La vita parallela di Karadzic: lavorava in una clinica privata vicino a Belgrado

Si faceva chiamare Dragan Dabin e si opccupava di medicina alternativa. La parabola di Radovan Karadzic è raccontata in questa foto con barba e capelli bianchi. E’ la prima da oltre 10 anni a questa parte dell’ex leader serbo di Bosnia accusato di genocidio e crimini di guerra.

13 anni di latitanza. Ieri l’arresto. I dettagli raccontati oggi in conferenza a Belgrado, forniti Rasim Liajic, responsabile dei rapporti con L’Aja:

“Radovan Karadzic utilizzava una falsa identità, con il nome di Dragan Dabic. Lavorava in uno studio privato di medicina alternativa e il suo ultimo domicilio è stato a Nuova Belgrado”.

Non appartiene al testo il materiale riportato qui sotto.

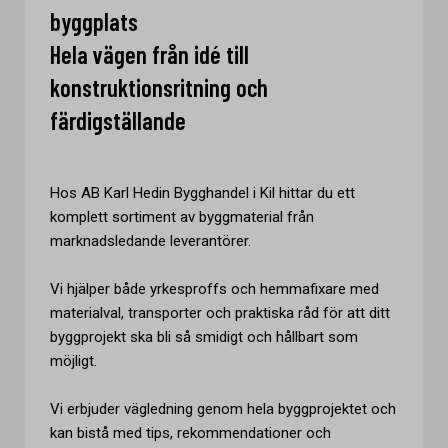
byggplats
Hela vägen från idé till
konstruktionsritning och
färdigställande
Hos AB Karl Hedin Bygghandel i Kil hittar du ett
komplett sortiment av byggmaterial från
marknadsledande leverantörer.
Vi hjälper både yrkesproffs och hemmafixare med
materialval, transporter och praktiska råd för att ditt
byggprojekt ska bli så smidigt och hållbart som
möjligt.
Vi erbjuder vägledning genom hela byggprojektet och
kan bistå med tips, rekommendationer och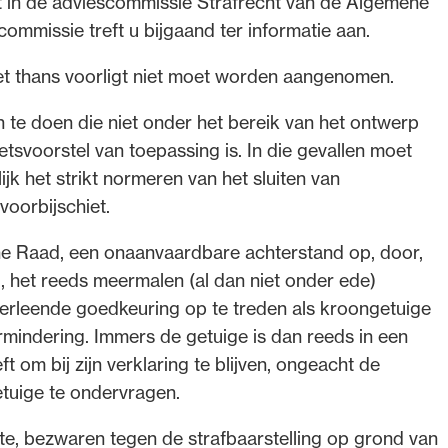
 in de adviescommissie Strafrecht van de Algemene
ommissie treft u bijgaand ter informatie aan.
et thans voorligt niet moet worden aangenomen.
n te doen die niet onder het bereik van het ontwerp
tsvoorstel van toepassing is. In die gevallen moet
jk het strikt normeren van het sluiten van
voorbijschiet.
ne Raad, een onaanvaardbare achterstand op, door,
, het reeds meermalen (al dan niet onder ede)
verleende goedkeuring op te treden als kroongetuige
mindering. Immers de getuige is dan reeds in een
t om bij zijn verklaring te blijven, ongeacht de
etuige te ondervragen.
e, bezwaren tegen de strafbaarstelling op grond van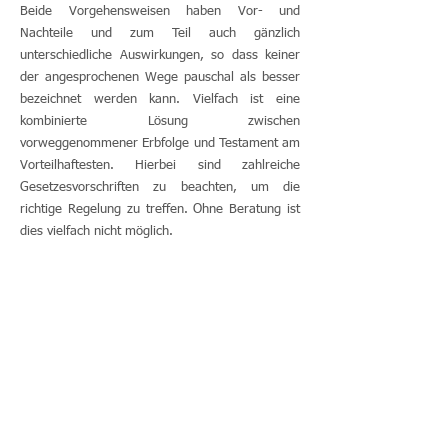
Beide Vorgehensweisen haben Vor- und
Nachteile und zum Teil auch gänzlich
unterschiedliche Auswirkungen, so dass keiner
der angesprochenen Wege pauschal als besser
bezeichnet werden kann. Vielfach ist eine
kombinierte Lösung zwischen
vorweggenommener Erbfolge und Testament am
Vorteilhaftesten. Hierbei sind zahlreiche
Gesetzesvorschriften zu beachten, um die
richtige Regelung zu treffen. Ohne Beratung ist
dies vielfach nicht möglich.
Der Notar, dessen "tägliches Brot" die
Beschäftigung mit diesen Fragen ist, wird in
einem Gespräch mit Ihnen die für Sie richtige
Lösung finden und in ein rechtliches Kleid
umsetzen können.
Ab 1.1.2012 werden alle notariellen
erbfolgerelevanten Urkunden in einem Zentralen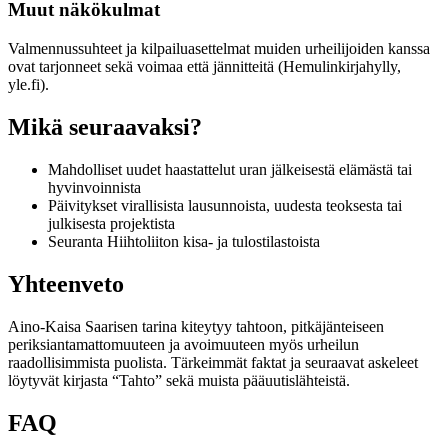
Muut näkökulmat
Valmennussuhteet ja kilpailuasettelmat muiden urheilijoiden kanssa
ovat tarjonneet sekä voimaa että jännitteitä (Hemulinkirjahylly,
yle.fi).
Mikä seuraavaksi?
Mahdolliset uudet haastattelut uran jälkeisestä elämästä tai
hyvinvoinnista
Päivitykset virallisista lausunnoista, uudesta teoksesta tai
julkisesta projektista
Seuranta Hiihtoliiton kisa- ja tulostilastoista
Yhteenveto
Aino-Kaisa Saarisen tarina kiteytyy tahtoon, pitkäjänteiseen
periksiantamattomuuteen ja avoimuuteen myös urheilun
raadollisimmista puolista. Tärkeimmät faktat ja seuraavat askeleet
löytyvät kirjasta “Tahto” sekä muista pääuutislähteistä.
FAQ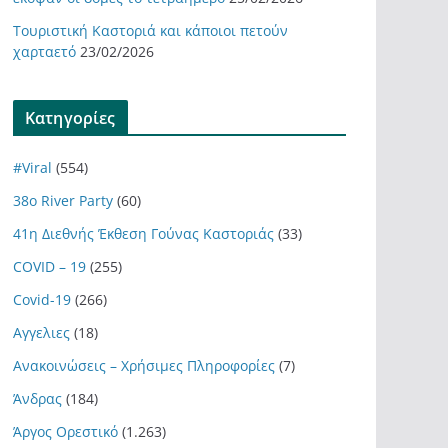
Τουριστική Καστοριά και κάποιοι πετούν
χαρταετό
23/02/2026
Kατηγορίες
#Viral
(554)
38ο River Party
(60)
41η Διεθνής Έκθεση Γούνας Καστοριάς
(33)
COVID – 19
(255)
Covid-19
(266)
Αγγελιες
(18)
Ανακοινώσεις – Χρήσιμες Πληροφορίες
(7)
Άνδρας
(184)
Άργος Ορεστικό
(1.263)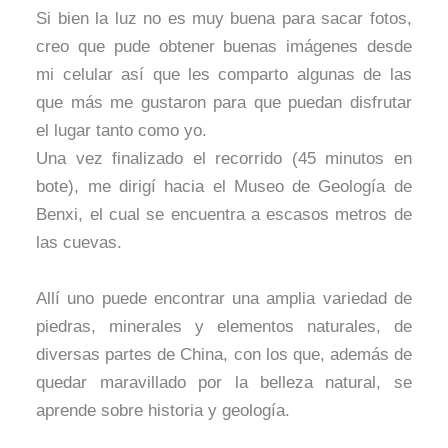
Si bien la luz no es muy buena para sacar fotos,
creo que pude obtener buenas imágenes desde
mi celular así que les comparto algunas de las
que más me gustaron para que puedan disfrutar
el lugar tanto como yo.
Una vez finalizado el recorrido (45 minutos en
bote), me dirigí hacia el Museo de Geología de
Benxi, el cual se encuentra a escasos metros de
las cuevas.
A
llí uno puede encontrar una amplia variedad de
piedras, minerales y elementos naturales, de
diversas partes de China, con los que, además de
quedar maravillado por la belleza natural, se
aprende sobre historia y geología.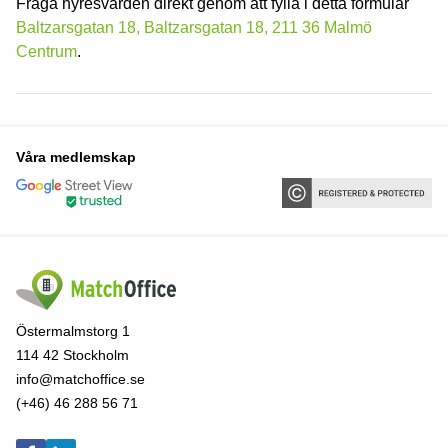
Fråga hyresvärden direkt genom att fylla i detta formulär
Baltzarsgatan 18, Baltzarsgatan 18, 211 36 Malmö
Centrum
.
Våra medlemskap
Östermalmstorg 1
114 42 Stockholm
info@matchoffice.se
(+46) 46 288 56 71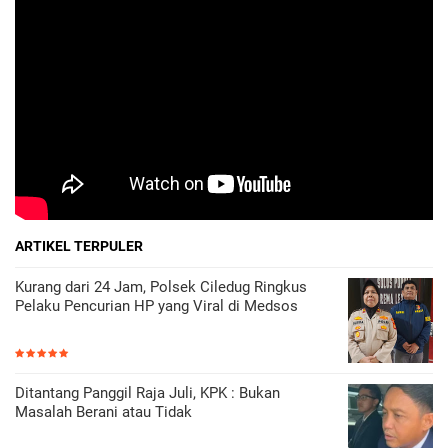
ARTIKEL TERPULER
Kurang dari 24 Jam, Polsek Ciledug Ringkus
Pelaku Pencurian HP yang Viral di Medsos
Ditantang Panggil Raja Juli, KPK : Bukan
Masalah Berani atau Tidak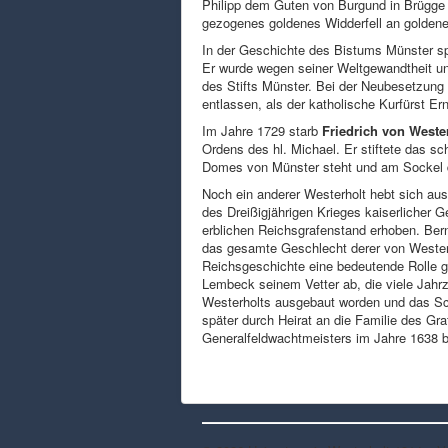
Philipp dem Guten von Burgund in Brügge
gezogenes goldenes Widderfell an goldene
In der Geschichte des Bistums Münster sp
Er wurde wegen seiner Weltgewandtheit un
des Stifts Münster. Bei der Neubesetzung 
entlassen, als der katholische Kurfürst E
Im Jahre 1729 starb
Friedrich von Weste
Ordens des hl. Michael. Er stiftete das 
Domes von Münster steht und am Sockel 
Noch ein anderer Westerholt hebt sich aus
des Dreißigjährigen Krieges kaiserlicher 
erblichen Reichsgrafenstand erhoben. Bernh
das gesamte Geschlecht derer von Westerh
Reichsgeschichte eine bedeutende Rolle ge
Lembeck seinem Vetter ab, die viele Jahr
Westerholts ausgebaut worden und das Sch
später durch Heirat an die Familie des G
Generalfeldwachtmeisters im Jahre 1638 b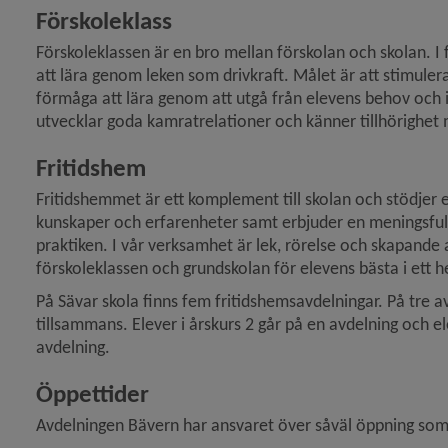
Förskoleklass
Förskoleklassen är en bro mellan förskolan och skolan. I fö
att lära genom leken som drivkraft. Målet är att stimulera el
förmåga att lära genom att utgå från elevens behov och int
utvecklar goda kamrat­relationer och känner tillhörighet
Fritidshem
Fritidshemmet är ett komplement till skolan och stödjer e
kunskaper och erfarenheter samt erbjuder en meningsfull f
praktiken. I vår verksamhet är lek, rörelse och skapande
förskoleklassen och grundskolan för elevens bästa i ett h
På Sävar skola finns fem fritidshemsavdelningar. På tre av
till­sammans. Elever i årskurs 2 går på en avdelning och el
avdelning. 
Öppettider
Avdelningen Bävern har ansvaret över såväl öppning som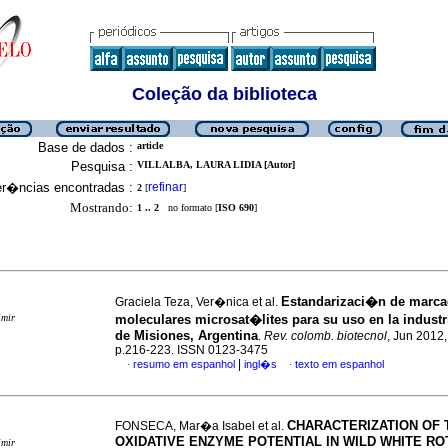
Coleção da biblioteca
Base de dados :
article
Pesquisa :
VILLALBA, LAURA LIDIA [Autor]
er�ncias encontradas :
refinar
2
[
]
Mostrando:
1 .. 2
no formato [
ISO 690
]
Estandarizaci�n de marca
Graciela Teza, Ver�nica et al.
imir
moleculares microsat�lites para su uso en la industri
de Misiones, Argentina
.
Rev. colomb. biotecnol
, Jun 2012,
p.216-223. ISSN 0123-3475
|
resumo em espanhol
ingl�s
texto em espanhol
·
·
CHARACTERIZATION OF 
FONSECA, Mar�a Isabel et al.
OXIDATIVE ENZYME POTENTIAL IN WILD WHITE RO
imir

Karadzic era il numero uno nella lista degli ultimi super-latitanti ricercati dalla giustizia internazionale per i crimini commessi fra 1992 e 1995. Mancano all’appello il leader militare serbo bosniaco Ratko Mladic e l’ex leader dei serbo-croati Goran Hadzic.

Entro 3 giorni il tribunale di Belgrado deciderà per l’estradizione. Karadzic potrà fare appello. Dopo altri 3 giorni la risposta definitiva delle autorità serbe. Al di là della quale ci sono le porte del carcere, presso il Tribunale Penale Internazionale de L’Aja.